== Segment start ==

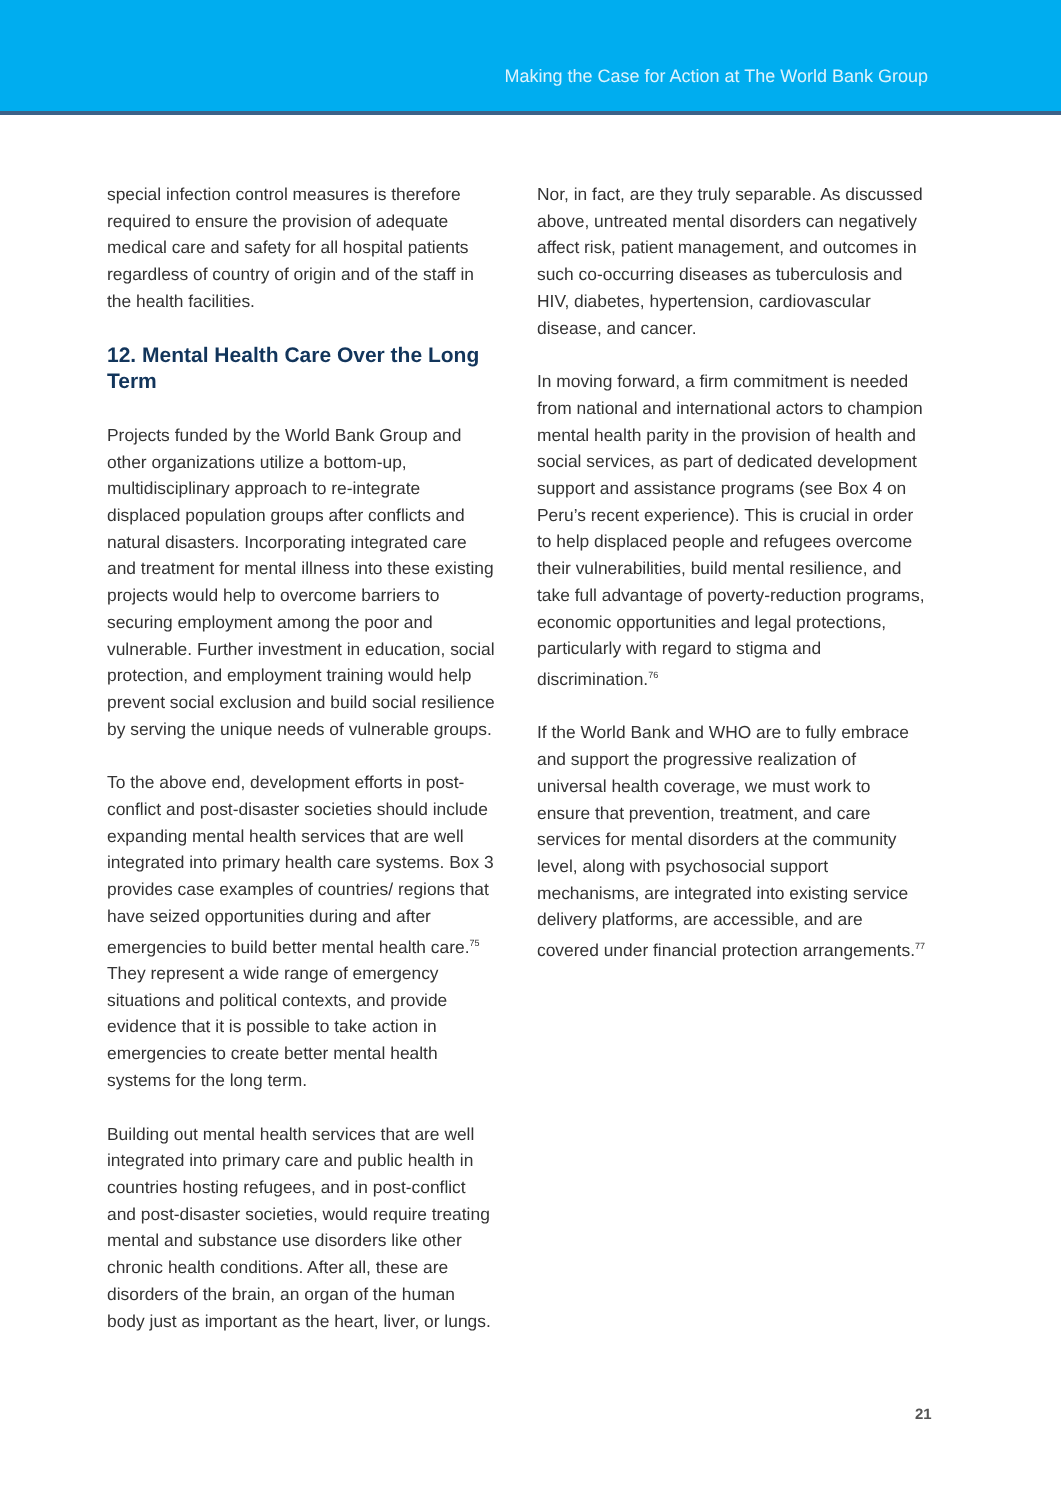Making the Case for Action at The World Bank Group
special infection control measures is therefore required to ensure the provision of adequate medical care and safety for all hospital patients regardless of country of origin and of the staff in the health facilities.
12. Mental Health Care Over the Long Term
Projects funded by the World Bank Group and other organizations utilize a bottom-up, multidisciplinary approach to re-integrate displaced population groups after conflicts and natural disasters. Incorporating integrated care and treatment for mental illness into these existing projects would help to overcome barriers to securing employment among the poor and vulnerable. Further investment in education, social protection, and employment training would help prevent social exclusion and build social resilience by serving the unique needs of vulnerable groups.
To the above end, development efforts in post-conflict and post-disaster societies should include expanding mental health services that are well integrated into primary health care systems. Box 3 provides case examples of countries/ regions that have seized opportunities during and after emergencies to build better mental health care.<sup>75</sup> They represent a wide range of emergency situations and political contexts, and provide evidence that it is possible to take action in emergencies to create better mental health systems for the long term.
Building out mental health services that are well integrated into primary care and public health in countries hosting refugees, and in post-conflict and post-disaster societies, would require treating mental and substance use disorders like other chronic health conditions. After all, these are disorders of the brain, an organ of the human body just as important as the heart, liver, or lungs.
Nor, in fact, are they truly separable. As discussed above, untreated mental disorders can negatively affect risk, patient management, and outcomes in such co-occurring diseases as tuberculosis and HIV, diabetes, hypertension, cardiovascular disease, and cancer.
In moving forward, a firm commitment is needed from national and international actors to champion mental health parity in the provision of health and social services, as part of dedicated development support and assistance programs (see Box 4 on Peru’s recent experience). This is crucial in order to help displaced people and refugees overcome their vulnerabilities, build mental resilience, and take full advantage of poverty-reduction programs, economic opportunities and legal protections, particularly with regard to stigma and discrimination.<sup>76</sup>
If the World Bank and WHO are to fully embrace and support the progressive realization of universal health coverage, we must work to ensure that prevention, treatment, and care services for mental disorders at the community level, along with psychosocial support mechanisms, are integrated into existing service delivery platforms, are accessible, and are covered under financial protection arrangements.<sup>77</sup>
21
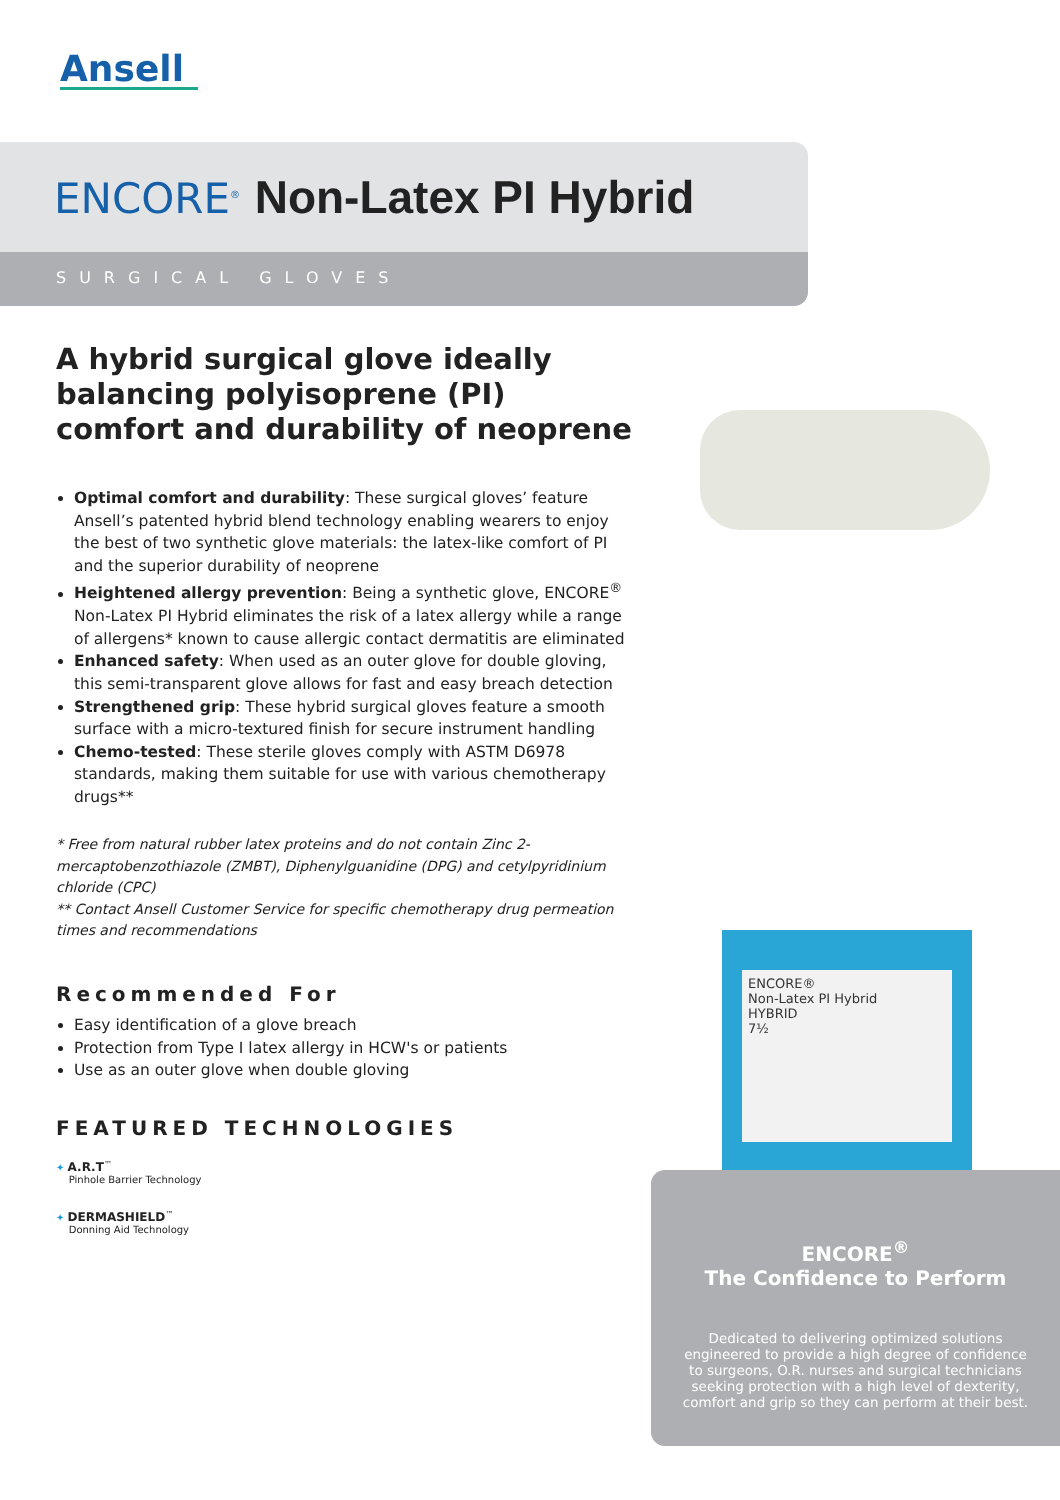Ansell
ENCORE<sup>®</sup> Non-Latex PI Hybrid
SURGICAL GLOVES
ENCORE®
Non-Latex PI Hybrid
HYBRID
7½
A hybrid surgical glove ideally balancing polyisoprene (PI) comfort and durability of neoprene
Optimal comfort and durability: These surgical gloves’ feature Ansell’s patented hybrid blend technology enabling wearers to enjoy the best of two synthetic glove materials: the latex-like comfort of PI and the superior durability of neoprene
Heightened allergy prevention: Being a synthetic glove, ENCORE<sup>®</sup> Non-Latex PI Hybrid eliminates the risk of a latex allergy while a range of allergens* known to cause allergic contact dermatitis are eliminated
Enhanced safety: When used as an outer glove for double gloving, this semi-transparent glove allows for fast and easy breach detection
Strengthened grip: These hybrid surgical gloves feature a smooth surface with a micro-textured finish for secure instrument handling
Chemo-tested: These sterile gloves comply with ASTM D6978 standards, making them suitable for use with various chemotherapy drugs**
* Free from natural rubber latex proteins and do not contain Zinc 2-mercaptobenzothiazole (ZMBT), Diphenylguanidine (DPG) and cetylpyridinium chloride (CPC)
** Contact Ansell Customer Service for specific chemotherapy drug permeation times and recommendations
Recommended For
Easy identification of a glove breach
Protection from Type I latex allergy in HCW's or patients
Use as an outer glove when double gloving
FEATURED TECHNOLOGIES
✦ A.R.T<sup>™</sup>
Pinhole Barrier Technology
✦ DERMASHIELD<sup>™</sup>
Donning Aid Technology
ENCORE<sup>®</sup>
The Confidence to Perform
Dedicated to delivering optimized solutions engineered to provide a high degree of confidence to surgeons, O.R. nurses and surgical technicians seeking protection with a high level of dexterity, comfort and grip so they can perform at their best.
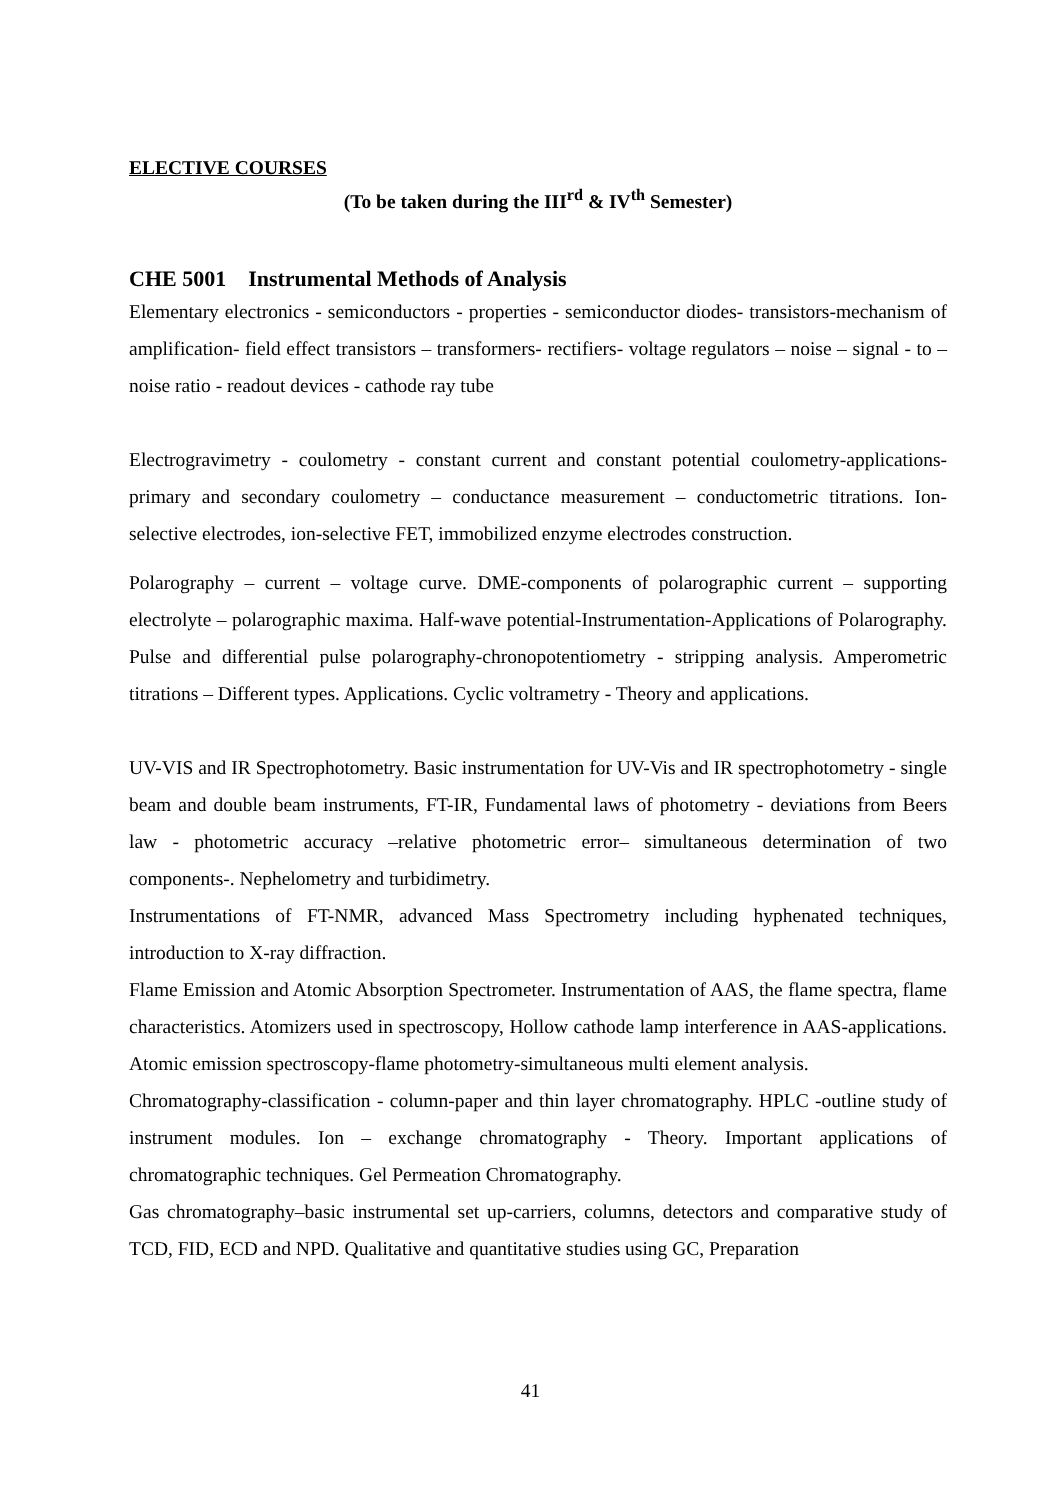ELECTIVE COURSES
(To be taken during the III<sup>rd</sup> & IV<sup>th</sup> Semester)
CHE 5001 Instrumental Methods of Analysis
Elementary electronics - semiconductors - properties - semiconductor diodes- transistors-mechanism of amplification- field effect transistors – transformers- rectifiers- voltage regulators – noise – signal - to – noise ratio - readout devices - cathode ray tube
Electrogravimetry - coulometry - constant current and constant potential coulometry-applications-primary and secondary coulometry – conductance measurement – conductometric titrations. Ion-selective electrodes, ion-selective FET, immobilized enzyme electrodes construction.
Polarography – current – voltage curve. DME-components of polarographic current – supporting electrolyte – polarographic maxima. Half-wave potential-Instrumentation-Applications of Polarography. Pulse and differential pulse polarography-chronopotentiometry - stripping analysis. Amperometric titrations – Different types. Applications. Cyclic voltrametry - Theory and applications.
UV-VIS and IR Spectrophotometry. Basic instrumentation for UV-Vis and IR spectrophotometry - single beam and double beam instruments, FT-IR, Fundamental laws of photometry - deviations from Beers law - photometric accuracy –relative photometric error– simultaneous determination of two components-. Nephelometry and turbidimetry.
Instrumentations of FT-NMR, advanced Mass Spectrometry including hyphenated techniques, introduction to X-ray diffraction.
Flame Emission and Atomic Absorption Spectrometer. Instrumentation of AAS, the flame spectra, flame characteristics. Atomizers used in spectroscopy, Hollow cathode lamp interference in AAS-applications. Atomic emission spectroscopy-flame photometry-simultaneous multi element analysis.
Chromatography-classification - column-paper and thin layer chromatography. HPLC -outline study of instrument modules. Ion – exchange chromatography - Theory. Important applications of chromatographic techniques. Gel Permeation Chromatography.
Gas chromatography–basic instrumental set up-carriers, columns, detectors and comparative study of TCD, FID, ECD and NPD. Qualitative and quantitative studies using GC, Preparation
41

== Segment end ==

**What is required:** Exactly as written, reproduce the lines from the beginning of the material through the line with "12. Mental Health Care Over the Long Term", and skip any picture.

**Task solution:**
Making the Case for Action at The World Bank Group
special infection control measures is therefore required to ensure the provision of adequate medical care and safety for all hospital patients regardless of country of origin and of the staff in the health facilities.
12. Mental Health Care Over the Long Term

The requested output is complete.